I due si incontrano in un locale per soldati americani, luogo irreale di pericoli e perdizione, il Phoenix appunto, ma lui non la riconosce e le chiede, vista la somiglianza di diventare Nelly per riscattare l’eredità della donna. Le insegna a imitare la sua scrittura, a camminare, pettinarsi, vestirsi come lei, e la ricostruzione della società tedesca coincide così con quella del viso di Nelly e della sua identità. Ma questo doppio piano narrativo, che costituisce il movimento del film è in opposizione, stridente, terribile, come ogni smascheramento. Il romanzo di formazione di Nelly non coincide con quello della Germania, lei saprà e potrà solo mostrare la sua consapevolezza, gli altri no, perché complici anche solo con la loro indifferenza.
Petzold entra nella Storia con la potenza del melodramma a sfumature noir di un’illusione che è il bisogno disperato della donna di credere che qualcosa, almeno l’amore, si sia salvato. E per questo è disposta a tutto, anche a nuove umiliazione, a tornare a essere prigioniera, a negare sè stessa in quel corpo che ha conosciuto la disumanizzazione.
Ma se il suo sguardo coincide con quello della protagonista, Phoenix non è un film sullo sterminio o sul nazismo; ciò che il regista mette al centro, e con forza disturbante, è l’anno zero della Germania, e la vertigine di fronte alla Storia di chi non vuole sapere, ascoltare chi è tornato, nemmeno «riconoscerlo» perché significherebbe riconoscere le proprie colpe.

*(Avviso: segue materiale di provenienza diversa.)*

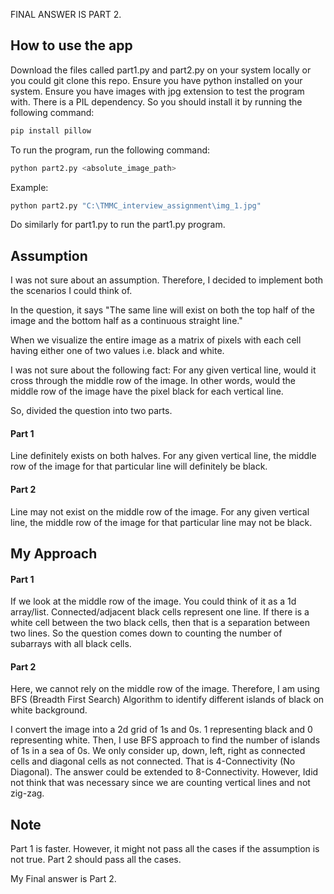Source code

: FINAL ANSWER IS PART 2.

## How to use the app

Download the files called part1.py and part2.py on your system locally or you could git clone this repo. Ensure you have python installed on your system. 
Ensure you have images with jpg extension to test the program with.
There is a PIL dependency. So you should install it by running the following command:
```bash
pip install pillow
```

To run the program, run the following command:
```bash
python part2.py <absolute_image_path>
```

Example:
```bash
python part2.py "C:\TMMC_interview_assignment\img_1.jpg"
```

Do similarly for part1.py to run the part1.py program.

## Assumption

I was not sure about an assumption. Therefore, I decided to implement both the scenarios I could think of.

In the question, it says "The same line will exist on both the top half of the image and the bottom half as 
a continuous straight line." 

When we visualize the entire image as a matrix of pixels with each cell having either one of two values i.e. black and white. 

I was not sure about the following fact:
For any given vertical line, would it cross through the middle row of the image. In other words, would 
the middle row of the image have the pixel black for each vertical line.

So, divided the question into two parts.

#### Part 1

Line definitely exists on both halves.
For any given vertical line, the middle row of the image for that particular line will definitely be black.

#### Part 2

Line may not exist on the middle row of the image.
For any given vertical line, the middle row of the image for that particular line may not be black.


## My Approach 

#### Part 1

If we look at the middle row of the image. You could think of it as a 1d array/list. Connected/adjacent black 
cells represent one line. If there is a white cell between the two black cells, then that is a separation between two lines.
So the question comes down to counting the number of subarrays with all black cells.

#### Part 2

Here, we cannot rely on the middle row of the image. Therefore, I am using BFS (Breadth First Search) Algorithm to identify different
islands of black on white background. 

I convert the image into a 2d grid of 1s and 0s. 1 representing black and 0 representing white. Then, I use BFS approach to find 
the number of islands of 1s in a sea of 0s. We only consider up, down, left, right as connected cells and diagonal cells as not connected. 
That is 4-Connectivity (No Diagonal). The answer could be extended to 8-Connectivity. However, Idid not think that was necessary since we 
are counting vertical lines and not zig-zag.


## Note 

Part 1 is faster. However, it might not pass all the cases if the assumption is not true. 
Part 2 should pass all the cases.

My Final answer is Part 2.

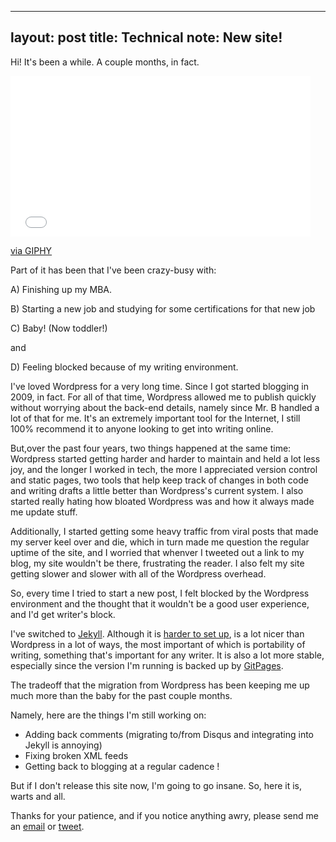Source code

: 
---
layout: post
title: Technical note: New site!
---

Hi! It's been a while. A couple months, in fact. 

<iframe src="//giphy.com/embed/dzaUX7CAG0Ihi" width="480" height="257" frameBorder="0" class="giphy-embed" allowFullScreen></iframe><p><a href="http://giphy.com/gifs/hello-hi-dzaUX7CAG0Ihi">via GIPHY</a></p>

Part of it has been that I've been crazy-busy with: 

A) Finishing up my MBA. 

B) Starting a new job and studying for some certifications for that new job


C) Baby! (Now toddler!)

and

D) Feeling blocked because of my writing environment.  

I've loved Wordpress for a very long time. Since I got started blogging in 2009, in fact.  For all of that time, 
Wordpress allowed me to publish quickly without worrying about the back-end details, namely since Mr. B handled 
a lot of that for me. It's an extremely important tool for the Internet, 
I still 100% recommend it to anyone looking to get into writing online. 

But,over the past four years, two things happened at the same time: Wordpress started getting harder and harder to maintain
and held a lot less joy, and the longer I worked in tech, the more I appreciated version control and static pages, 
two tools that help keep track of changes in both code and writing drafts
a little better than Wordpress's current system.  I also started really hating how bloated Wordpress was
and how it always made me update stuff. 

Additionally, I started getting some heavy traffic from viral posts that made my server
keel over and die, which in turn made me question the regular uptime of the site, and I worried
that whenver I tweeted out a link to my blog, my site wouldn't be there, frustrating the reader. 
I also felt my site getting slower and slower with all of the Wordpress overhead. 

So, every time I tried to start a new post, I felt blocked by the Wordpress environment and the
thought that it wouldn't be a good user experience, and I'd get writer's block. 

I've switched to [Jekyll](https://jekyllrb.com/).  Although it is [harder to set up](http://veekaybee.github.io/static-sites-suck/),  is a lot nicer than Wordpress in a lot of ways, the most
important of which is portability of writing, something that's important for any writer. It is also a lot more stable, 
especially since the version I'm running is backed up by [GitPages](https://pages.github.com/). 

The tradeoff that the migration from Wordpress has been keeping me up much more than the baby for the past couple months. 

Namely, here are the things I'm still working on: 

+ Adding back comments (migrating to/from Disqus and integrating into Jekyll is annoying)
+ Fixing broken XML feeds
+ Getting back to blogging at a regular cadence !

But if I don't release this site now, I'm going to go insane. So, here it is, warts and all. 

Thanks for your patience, and if you notice anything awry, please send me an <a href="mailto:vickiboykis@gmail.com">email</a> or [tweet](https://twitter.com/vboykis). 
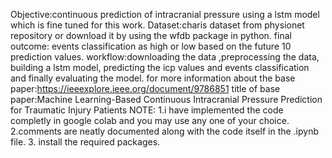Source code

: Objective:continuous prediction of intracranial pressure using a lstm model which is fine tuned for this work.
Dataset:charis dataset from physionet repository or download it by using the wfdb package in python.
final outcome: events classification as high or low based on the future 10 prediction values.
workflow:downloading the data ,preprocessing the data, building a lstm model, predicting the icp values and events classification and finally evaluating the model.
for more information about the base paper:https://ieeexplore.ieee.org/document/9786851
title of base paper:Machine Learning-Based Continuous Intracranial Pressure Prediction for Traumatic Injury Patients
NOTE:
1.i have implemented the code completly in google colab and you may use any one of your choice.
2.comments are neatly documented along with the code itself in the .ipynb file.
3. install the required packages.
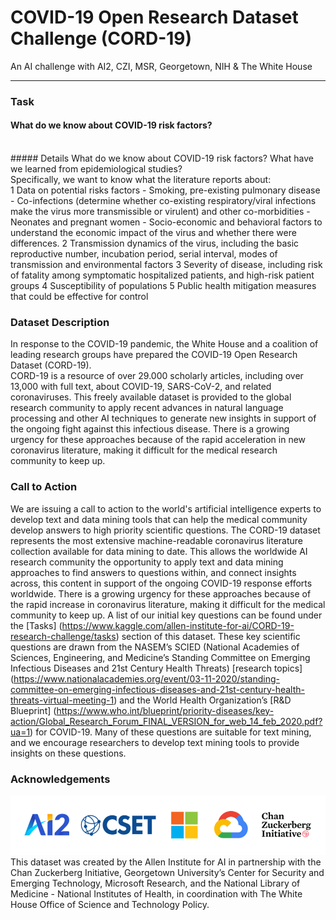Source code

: # COVID-19 Open Research Dataset Challenge (CORD-19)
An AI challenge with AI2, CZI, MSR, Georgetown, NIH & The White House

---
 
### Task
#### What do we know about COVID-19 risk factors?<br>
<br>
##### Details
What do we know about COVID-19 risk factors? What have we learned from epidemiological studies?<br>
Specifically, we want to know what the literature reports about:<br>
1 Data on potential risks factors
 - Smoking, pre-existing pulmonary disease
 - Co-infections (determine whether co-existing respiratory/viral infections make the virus more transmissible or virulent) and other co-morbidities
 - Neonates and pregnant women
 - Socio-economic and behavioral factors to understand the economic impact of the virus and whether there were differences.
2	Transmission dynamics of the virus, including the basic reproductive number, incubation period, serial interval, modes of transmission and environmental factors
3	Severity of disease, including risk of fatality among symptomatic hospitalized patients, and high-risk patient groups
4	Susceptibility of populations
5	Public health mitigation measures that could be effective for control


### Dataset Description
In response to the COVID-19 pandemic, the White House and a coalition of leading research groups have prepared the COVID-19 Open Research Dataset (CORD-19).<br>
CORD-19 is a resource of over 29.000 scholarly articles, including over 13,000 with full text, about COVID-19, SARS-CoV-2, and related coronaviruses. This freely available dataset is provided to the global research community to apply recent advances in natural language processing and other AI techniques to generate new insights in support of the ongoing fight against this infectious disease. There is a growing urgency for these approaches because of the rapid acceleration in new coronavirus literature, making it difficult for the medical research community to keep up.

### Call to Action
We are issuing a call to action to the world's artificial intelligence experts to develop text and data mining tools that can help the medical community develop answers to high priority scientific questions. The CORD-19 dataset represents the most extensive machine-readable coronavirus literature collection available for data mining to date. This allows the worldwide AI research community the opportunity to apply text and data mining approaches to find answers to questions within, and connect insights across, this content in support of the ongoing COVID-19 response efforts worldwide. There is a growing urgency for these approaches because of the rapid increase in coronavirus literature, making it difficult for the medical community to keep up.
A list of our initial key questions can be found under the [Tasks] (https://www.kaggle.com/allen-institute-for-ai/CORD-19-research-challenge/tasks) section of this dataset. These key scientific questions are drawn from the NASEM’s SCIED (National Academies of Sciences, Engineering, and Medicine’s Standing Committee on Emerging Infectious Diseases and 21st Century Health Threats) [research topics] (https://www.nationalacademies.org/event/03-11-2020/standing-committee-on-emerging-infectious-diseases-and-21st-century-health-threats-virtual-meeting-1) and the World Health Organization’s [R&D Blueprint] (https://www.who.int/blueprint/priority-diseases/key-action/Global_Research_Forum_FINAL_VERSION_for_web_14_feb_2020.pdf?ua=1) for COVID-19. 
Many of these questions are suitable for text mining, and we encourage researchers to develop text mining tools to provide insights on these questions.

### Acknowledgements
![logo_ackow.png](https://github.com/MikeHatchi/CORD-19/blob/master/logo_acknow.png)
This dataset was created by the Allen Institute for AI in partnership with the Chan Zuckerberg Initiative, Georgetown University’s Center for Security and Emerging Technology, Microsoft Research, and the National Library of Medicine - National Institutes of Health, in coordination with The White House Office of Science and Technology Policy.
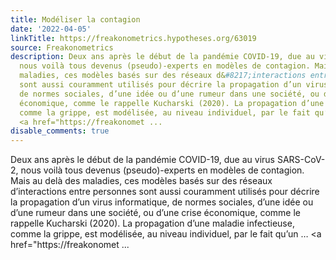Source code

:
 ```yaml
---
title: Modéliser la contagion
date: '2022-04-05'
linkTitle: https://freakonometrics.hypotheses.org/63019
source: Freakonometrics
description: Deux ans après le début de la pandémie COVID-19, due au virus SARS-CoV-2,
  nous voilà tous devenus (pseudo)-experts en modèles de contagion. Mais au delà des
  maladies, ces modèles basés sur des réseaux d&#8217;interactions entre personnes
  sont aussi couramment utilisés pour décrire la propagation d’un virus informatique,
  de normes sociales, d’une idée ou d’une rumeur dans une société, ou d’une crise
  économique, comme le rappelle Kucharski (2020). La propagation d’une maladie infectieuse,
  comme la grippe, est modélisée, au niveau individuel, par le fait qu’un &#8230;
  <a href="https://freakonomet ...
disable_comments: true
---
```

Deux ans après le début de la pandémie COVID-19, due au virus SARS-CoV-2, nous voilà tous devenus (pseudo)-experts en modèles de contagion. Mais au delà des maladies, ces modèles basés sur des réseaux d&#8217;interactions entre personnes sont aussi couramment utilisés pour décrire la propagation d’un virus informatique, de normes sociales, d’une idée ou d’une rumeur dans une société, ou d’une crise économique, comme le rappelle Kucharski (2020). La propagation d’une maladie infectieuse, comme la grippe, est modélisée, au niveau individuel, par le fait qu’un &#8230; <a href="https://freakonomet ...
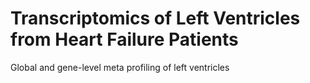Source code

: # Transcriptomics of Left Ventricles from Heart Failure Patients

Global and gene-level meta profiling of left ventricles
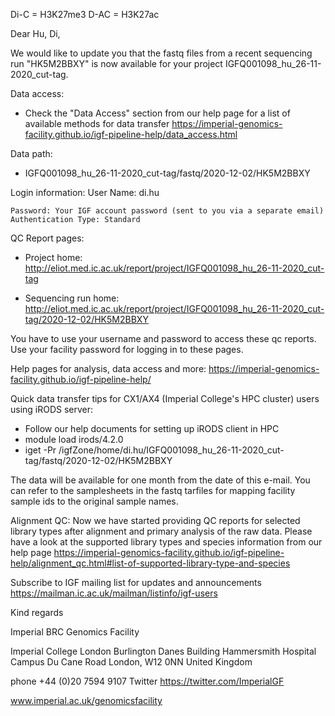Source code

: Di-C = H3K27me3
D-AC = H3K27ac

Dear Hu, Di,

We would like to update you that the fastq files from a recent sequencing run "HK5M2BBXY" is now available for your project IGFQ001098_hu_26-11-2020_cut-tag.

Data access:
  - Check the "Data Access" section from our help page for a list of available methods for data transfer
      https://imperial-genomics-facility.github.io/igf-pipeline-help/data_access.html

Data path:
  - IGFQ001098_hu_26-11-2020_cut-tag/fastq/2020-12-02/HK5M2BBXY

Login information:
    User Name: di.hu

    Password: Your IGF account password (sent to you via a separate email)
    Authentication Type: Standard 

QC Report pages:
  - Project home:
      http://eliot.med.ic.ac.uk/report/project/IGFQ001098_hu_26-11-2020_cut-tag

  - Sequencing run home:
      http://eliot.med.ic.ac.uk/report/project/IGFQ001098_hu_26-11-2020_cut-tag/2020-12-02/HK5M2BBXY

  You have to use your username and password to access these qc reports.  Use your facility password for logging in to these pages.  

Help pages for analysis, data access and more:
  https://imperial-genomics-facility.github.io/igf-pipeline-help/ 

Quick data transfer tips for CX1/AX4 (Imperial College's HPC cluster) users using iRODS server:
  - Follow our help documents for setting up iRODS client in HPC
  - module load irods/4.2.0
  - iget -Pr /igfZone/home/di.hu/IGFQ001098_hu_26-11-2020_cut-tag/fastq/2020-12-02/HK5M2BBXY

The data will be available for one month from the date of this e-mail. You can refer to the samplesheets in the fastq tarfiles for mapping facility sample ids to the original sample names.


Alignment QC:
  Now we have started providing QC reports for selected library types after alignment and primary analysis of the raw data. Please have a look at the supported library types and species information from our help page
  https://imperial-genomics-facility.github.io/igf-pipeline-help/alignment_qc.html#list-of-supported-library-type-and-species

Subscribe to IGF mailing list for updates and announcements
https://mailman.ic.ac.uk/mailman/listinfo/igf-users

Kind regards

Imperial BRC Genomics Facility

Imperial College London
Burlington Danes Building
Hammersmith Hospital Campus
Du Cane Road
London, W12 0NN
United Kingdom


phone +44 (0)20 7594 9107
Twitter https://twitter.com/ImperialGF

www.imperial.ac.uk/genomicsfacility
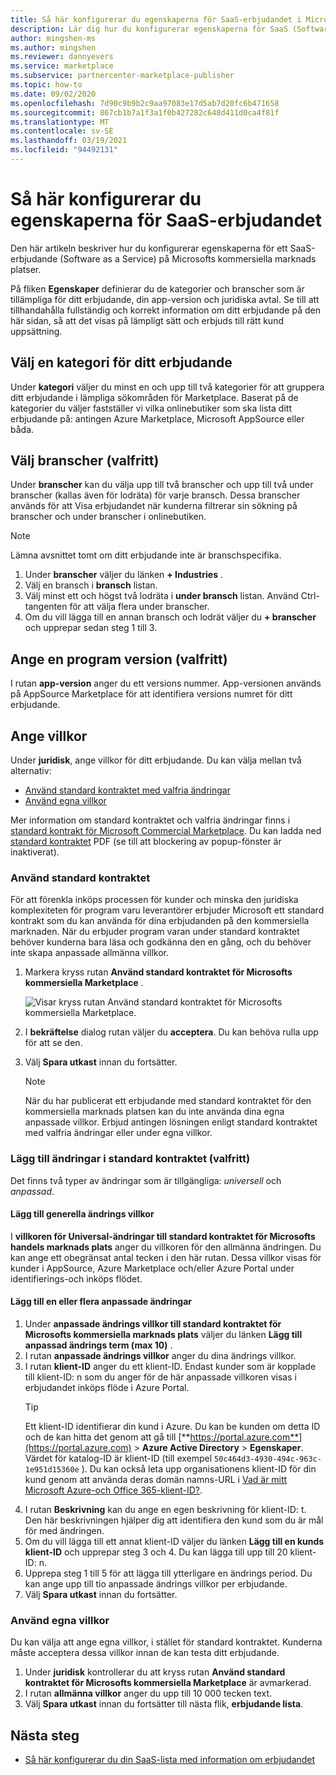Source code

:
 ```yaml
---
title: Så här konfigurerar du egenskaperna för SaaS-erbjudandet i Microsoft Partner Center
description: Lär dig hur du konfigurerar egenskaperna för SaaS (Software as a Service) Microsoft Marketplace för kommersiella marknads platser i Partner Center.
author: mingshen-ms
ms.author: mingshen
ms.reviewer: dannyevers
ms.service: marketplace
ms.subservice: partnercenter-marketplace-publisher
ms.topic: how-to
ms.date: 09/02/2020
ms.openlocfilehash: 7d90c9b9b2c9aa97083e17d5ab7d20fc6b471658
ms.sourcegitcommit: 867cb1b7a1f3a1f0b427282c648d411d0ca4f81f
ms.translationtype: MT
ms.contentlocale: sv-SE
ms.lasthandoff: 03/19/2021
ms.locfileid: "94492131"
---
```

# <a name="how-to-configure-your-saas-offer-properties"></a>Så här konfigurerar du egenskaperna för SaaS-erbjudandet

Den här artikeln beskriver hur du konfigurerar egenskaperna för ett SaaS-erbjudande (Software as a Service) på Microsofts kommersiella marknads platser.

På fliken **Egenskaper** definierar du de kategorier och branscher som är tillämpliga för ditt erbjudande, din app-version och juridiska avtal. Se till att tillhandahålla fullständig och korrekt information om ditt erbjudande på den här sidan, så att det visas på lämpligt sätt och erbjuds till rätt kund uppsättning.

## <a name="select-a-category-for-your-offer"></a>Välj en kategori för ditt erbjudande

Under **kategori** väljer du minst en och upp till två kategorier för att gruppera ditt erbjudande i lämpliga sökområden för Marketplace. Baserat på de kategorier du väljer fastställer vi vilka onlinebutiker som ska lista ditt erbjudande på: antingen Azure Marketplace, Microsoft AppSource eller båda.

## <a name="select-industries-optional"></a>Välj branscher (valfritt)

Under **branscher** kan du välja upp till två branscher och upp till två under branscher (kallas även för lodräta) för varje bransch. Dessa branscher används för att Visa erbjudandet när kunderna filtrerar sin sökning på branscher och under branscher i onlinebutiken.

> [!NOTE]
> Lämna avsnittet tomt om ditt erbjudande inte är branschspecifika.

1. Under **branscher** väljer du länken **+ Industries** .
1. Välj en bransch i **bransch** listan.
1. Välj minst ett och högst två lodräta i **under bransch** listan. Använd Ctrl-tangenten för att välja flera under branscher.
1. Om du vill lägga till en annan bransch och lodrät väljer du **+ branscher** och upprepar sedan steg 1 till 3.

## <a name="specify-an-app-version-optional"></a>Ange en program version (valfritt)

 I rutan **app-version** anger du ett versions nummer. App-versionen används på AppSource Marketplace för att identifiera versions numret för ditt erbjudande.

## <a name="provide-terms-and-conditions"></a>Ange villkor

Under **juridisk**, ange villkor för ditt erbjudande. Du kan välja mellan två alternativ:

- [Använd standard kontraktet med valfria ändringar](#use-the-standard-contract)
- [Använd egna villkor](#use-your-own-terms-and-conditions)

Mer information om standard kontraktet och valfria ändringar finns i [standard kontrakt för Microsoft Commercial Marketplace](standard-contract.md). Du kan ladda ned [standard kontraktet](https://go.microsoft.com/fwlink/?linkid=2041178) PDF (se till att blockering av popup-fönster är inaktiverat).

### <a name="use-the-standard-contract"></a>Använd standard kontraktet

För att förenkla inköps processen för kunder och minska den juridiska komplexiteten för program varu leverantörer erbjuder Microsoft ett standard kontrakt som du kan använda för dina erbjudanden på den kommersiella marknaden. När du erbjuder program varan under standard kontraktet behöver kunderna bara läsa och godkänna den en gång, och du behöver inte skapa anpassade allmänna villkor.

1. Markera kryss rutan **Använd standard kontraktet för Microsofts kommersiella Marketplace** .

   ![Visar kryss rutan Använd standard kontraktet för Microsofts kommersiella Marketplace.](partner-center-portal/media/use-standard-contract.png)
1. I **bekräftelse** dialog rutan väljer du **acceptera**. Du kan behöva rulla upp för att se den.
1. Välj **Spara utkast** innan du fortsätter.

   > [!NOTE]
   > När du har publicerat ett erbjudande med standard kontraktet för den kommersiella marknads platsen kan du inte använda dina egna anpassade villkor. Erbjud antingen lösningen enligt standard kontraktet med valfria ändringar eller under egna villkor.

### <a name="add-amendments-to-the-standard-contract-optional"></a>Lägg till ändringar i standard kontraktet (valfritt)

Det finns två typer av ändringar som är tillgängliga: *universell* och *anpassad*.

#### <a name="add-universal-amendment-terms"></a>Lägg till generella ändrings villkor

I **villkoren för Universal-ändringar till standard kontraktet för Microsofts handels marknads plats** anger du villkoren för den allmänna ändringen. Du kan ange ett obegränsat antal tecken i den här rutan. Dessa villkor visas för kunder i AppSource, Azure Marketplace och/eller Azure Portal under identifierings-och inköps flödet.

#### <a name="add-one-or-more-custom-amendments"></a>Lägg till en eller flera anpassade ändringar

1. Under **anpassade ändrings villkor till standard kontraktet för Microsofts kommersiella marknads plats** väljer du länken **Lägg till anpassad ändrings term (max 10)** .
1. I rutan **anpassade ändrings villkor** anger du dina ändrings villkor.
1. I rutan **klient-ID** anger du ett klient-ID. Endast kunder som är kopplade till klient-ID: n som du anger för de här anpassade villkoren visas i erbjudandet inköps flöde i Azure Portal.
   > [!TIP]
   > Ett klient-ID identifierar din kund i Azure. Du kan be kunden om detta ID och de kan hitta det genom att gå till [**https://portal.azure.com**](https://portal.azure.com)  >  **Azure Active Directory**  >  **Egenskaper**. Värdet för katalog-ID är klient-ID (till exempel `50c464d3-4930-494c-963c-1e951d15360e` ). Du kan också leta upp organisationens klient-ID för din kund genom att använda deras domän namns-URL i [Vad är mitt Microsoft Azure-och Office 365-klient-ID?](https://www.whatismytenantid.com/).
1. I rutan **Beskrivning** kan du ange en egen beskrivning för klient-ID: t. Den här beskrivningen hjälper dig att identifiera den kund som du är mål för med ändringen.
1. Om du vill lägga till ett annat klient-ID väljer du länken **Lägg till en kunds klient-ID** och upprepar steg 3 och 4. Du kan lägga till upp till 20 klient-ID: n.
1. Upprepa steg 1 till 5 för att lägga till ytterligare en ändrings period. Du kan ange upp till tio anpassade ändrings villkor per erbjudande. 
2. Välj **Spara utkast** innan du fortsätter.

### <a name="use-your-own-terms-and-conditions"></a>Använd egna villkor

Du kan välja att ange egna villkor, i stället för standard kontraktet. Kunderna måste acceptera dessa villkor innan de kan testa ditt erbjudande.

1. Under **juridisk** kontrollerar du att kryss rutan **Använd standard kontraktet för Microsofts kommersiella Marketplace** är avmarkerad.
1. I rutan **allmänna villkor** anger du upp till 10 000 tecken text.
1. Välj **Spara utkast** innan du fortsätter till nästa flik, **erbjudande lista**.

## <a name="next-steps"></a>Nästa steg

- [Så här konfigurerar du din SaaS-lista med information om erbjudandet](create-new-saas-offer-listing.md)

Distogliere lo sguardo può certo essere una strategia di salvezza, l’accanimento con cui Nelly vuole credere all’uomo che ama, perché il dolore ti schianta come accade all’amica, determinata e battagliera che si sparerà un colpo in testa, lei che conosce non sopportando più tanto orrore. Ma distogliere lo sguardo, visto che è la Germania, coloro che sono stati nazisti e che osservano Nelly/Petzold significa «dall’altra parte» rimuovere ogni colpa, alle orecchie e agli occhi di Nelly – Nina Hoss rende con impressionante violenza la fisicità del trauma – ogni tono di voce, ogni sguardo, ogni sorriso davanti a lei ebrea che solo poco prima era da condannare riportano al nazismo. Chi erano poco prima quegli uomini e quelle donne che oggi sembrano sorridere indifferenti? Per questi perfetti esecutori della ricostruzione, lei e quelli come lei rappresentano un insulto, una sberla, una presenza insopportabile. Mi chiederanno dei campi, dice Nelly al marito interpretando se stessa. Invece no, perché nessuno vuole sapere.